Dr. Ribes displayed an image of a biopsy from another patient showing schistosomes in a vessel (Fig. 8, left image). “You can see there are two of them; the female is the round structure that is in the middle, and the male holds her in what is referred to as a copulatory groove,” she said. On the top right, “You can see that the wider of the two is the male, and there is the female that is held in copula.” Dr. Ribes said the tissue tropisms, as she had mentioned, occur after the organisms are adults. Then “the female and male exit together in copula and head toward the target veins they are most happy living in.”
In the same tissue (the image on the lower right from the CDC), Dr. Ribes noted a single male schistosome that seems to have been “unlucky in love.” So he went searching for a mate and wound up in the lung, which is unusual for schistosomes to do. “But if you are still looking for love, you can look for it in the wrong places. So it’s sort of a recurrent theme with some of these flukes that you may find them in tissues that perhaps you weren’t expecting to find them in.”
Tissue tropisms may suggest a particular schistosome, she said, but schistosomes don’t always “read the book, so correlate with egg structure.” (Fig. 4). “Always thinking like a microbiologist, you measure up. You think about the life cycle [and] the tissue tropisms to help you make the diagnosis,” she said. “And then you do the clinical correlate with the type of specimen you are happy to measure the eggs in,” which, for schistosomes, usually is going to be stool or urine.
Every year in the United States, a few patients die from the brain-eating ameba Naegleria fowleri, says Bobbi Pritt, MD, MSc, DTM&H, director of the clinical parasitology laboratory at Mayo Clinic in Minnesota. “It’s usually devastating,” because a young child became infected by swimming in a freshwater lake or, rarely, an inadequately chlorinated swimming pool. The water containing the amebae goes into the roof of the nose, which communicates with the brain, Dr. Pritt said in an interview, noting that Minnesota has had two such cases within the past 10 years.

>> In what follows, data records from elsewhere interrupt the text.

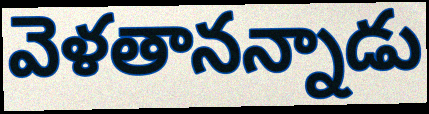
వెళతానన్నాడు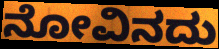
ನೋವಿನದು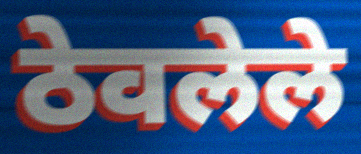
ठेवलेले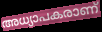
അധ്യാപകരാണ്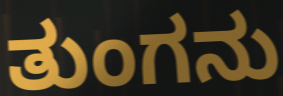
ತುಂಗನುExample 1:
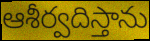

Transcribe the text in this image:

ఆశీర్వదిస్తాను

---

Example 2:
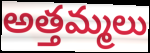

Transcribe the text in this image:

అత్తమ్మలు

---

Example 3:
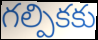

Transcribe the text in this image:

గల్పికకు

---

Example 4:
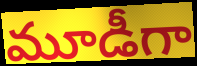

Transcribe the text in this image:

మూడీగా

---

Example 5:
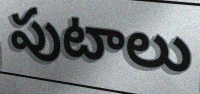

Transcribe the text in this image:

పుటాలుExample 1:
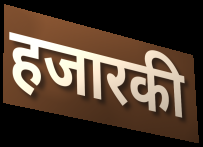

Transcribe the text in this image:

हजारकी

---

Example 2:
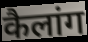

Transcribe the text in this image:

कैलांग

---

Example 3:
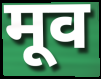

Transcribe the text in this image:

मूव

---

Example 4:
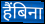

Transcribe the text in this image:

हैंबिना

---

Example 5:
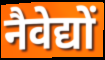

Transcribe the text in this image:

नैवेद्यों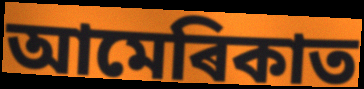
আমেৰিকাত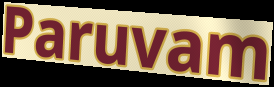
ParuvamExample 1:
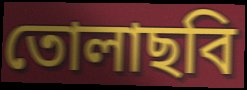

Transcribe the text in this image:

তোলাছবি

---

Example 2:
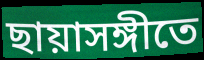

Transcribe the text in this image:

ছায়াসঙ্গীতে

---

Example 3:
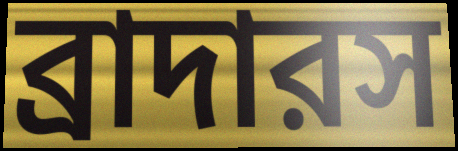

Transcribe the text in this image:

ব্রাদারস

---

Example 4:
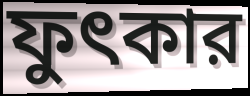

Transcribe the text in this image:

ফুৎকার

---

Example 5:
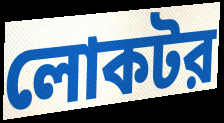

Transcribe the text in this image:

লোকটর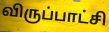
விருப்பாட்சி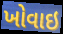
ખોવાઇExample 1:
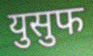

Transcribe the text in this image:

युसुफ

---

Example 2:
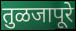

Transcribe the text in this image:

तुळजापूरे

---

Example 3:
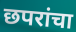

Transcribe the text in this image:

छपरांचा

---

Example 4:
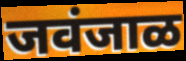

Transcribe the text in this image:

जवंजाळ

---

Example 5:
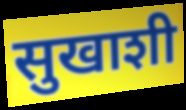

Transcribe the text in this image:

सुखाशी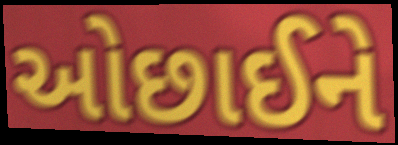
ઓછાઈનેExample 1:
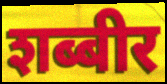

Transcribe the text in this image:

शब्बीर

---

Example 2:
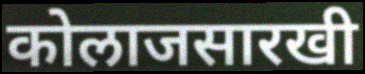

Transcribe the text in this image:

कोलाजसारखी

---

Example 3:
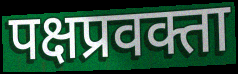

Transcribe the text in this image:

पक्षप्रवक्ता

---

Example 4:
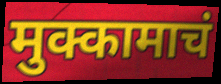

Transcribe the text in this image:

मुक्कामाचं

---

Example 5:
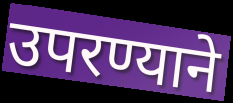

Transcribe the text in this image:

उपरण्याने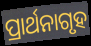
ପ୍ରାର୍ଥନାଗୃହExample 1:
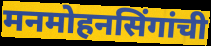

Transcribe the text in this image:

मनमोहनसिंगांची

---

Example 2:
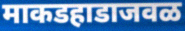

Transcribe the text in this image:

माकडहाडाजवळ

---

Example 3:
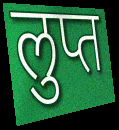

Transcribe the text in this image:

लुप्त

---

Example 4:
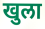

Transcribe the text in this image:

खुला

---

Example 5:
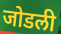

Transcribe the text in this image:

जोडलीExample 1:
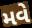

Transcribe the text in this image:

મવે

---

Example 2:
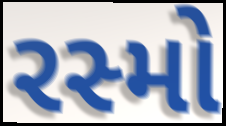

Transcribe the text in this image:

રસ્મો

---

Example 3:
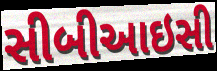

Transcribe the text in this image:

સીબીઆઇસી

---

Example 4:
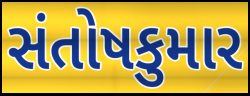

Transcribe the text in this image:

સંતોષકુમાર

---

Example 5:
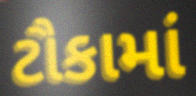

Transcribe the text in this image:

ટૌકામાંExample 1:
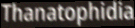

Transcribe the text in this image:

Thanatophidia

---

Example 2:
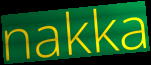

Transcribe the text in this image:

nakka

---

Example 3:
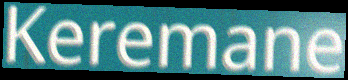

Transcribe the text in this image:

Keremane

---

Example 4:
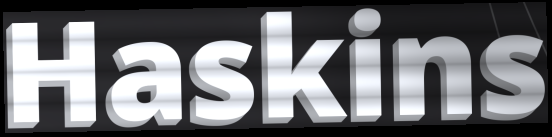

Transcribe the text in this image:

Haskins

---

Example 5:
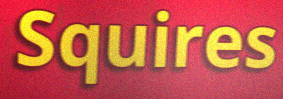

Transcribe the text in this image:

SquiresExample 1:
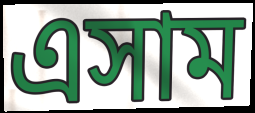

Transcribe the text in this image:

এসাম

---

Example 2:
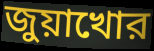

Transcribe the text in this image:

জুয়াখোর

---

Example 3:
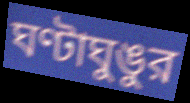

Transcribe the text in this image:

ঘণ্টাঘুঙুর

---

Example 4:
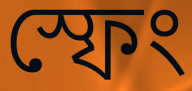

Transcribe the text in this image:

স্ফেং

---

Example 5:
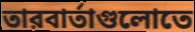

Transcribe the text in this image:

তারবার্তাগুলোতে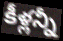
కీళ్లన్నీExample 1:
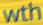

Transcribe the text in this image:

wth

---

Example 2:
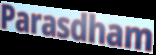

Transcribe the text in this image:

Parasdham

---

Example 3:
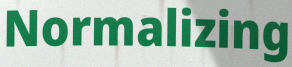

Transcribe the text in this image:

Normalizing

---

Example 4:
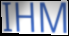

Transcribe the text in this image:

IHM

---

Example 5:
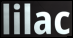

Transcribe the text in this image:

lilacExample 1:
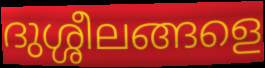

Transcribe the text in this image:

ദുശ്ശീലങ്ങളെ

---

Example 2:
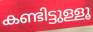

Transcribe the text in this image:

കണ്ടിട്ടുള്ളൂ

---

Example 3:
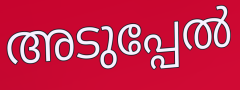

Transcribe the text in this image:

അടുപ്പേൽ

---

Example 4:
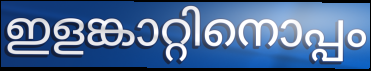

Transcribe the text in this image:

ഇളങ്കാറ്റിനൊപ്പം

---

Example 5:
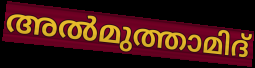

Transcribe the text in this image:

അൽമുത്താമിദ്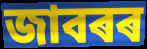
জাবৰৰ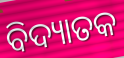
ବିଦ୍ୟାତକ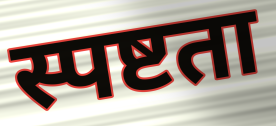
स्पष्टताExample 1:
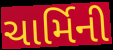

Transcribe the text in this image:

ચાર્મિની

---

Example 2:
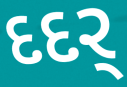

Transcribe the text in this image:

દદર્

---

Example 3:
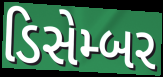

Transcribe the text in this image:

ડિસેમ્બર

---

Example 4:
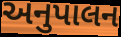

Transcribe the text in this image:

અનુપાલન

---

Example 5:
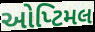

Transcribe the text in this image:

ઓપ્ટિમલ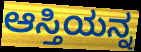
ಆಸ್ತಿಯನ್ನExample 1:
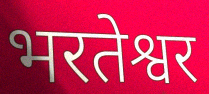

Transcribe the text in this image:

भरतेश्वर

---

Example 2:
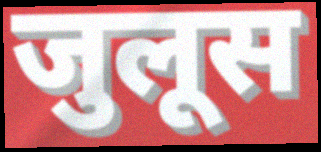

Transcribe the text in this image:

जुलूस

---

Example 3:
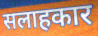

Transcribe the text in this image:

Laura Stadler, MD, MS, a pediatric infectious disease specialist at UK HealthCare, recalls several years ago a female pediatric patient with N. fowleri primary amebic meningoencephalitis. The child died, and in an effort to have “something good come of the situation,” Dr. Stadler says, and to raise awareness and educate clinicians, she and Dr. Ribes and another UK HealthCare colleague published the case as a photo quiz, “Ten-year-old with fever, headache, and neck stiffness” (Myint T, et al. Clin Infect Dis. 2012;55[12]:1677, 1737–1738).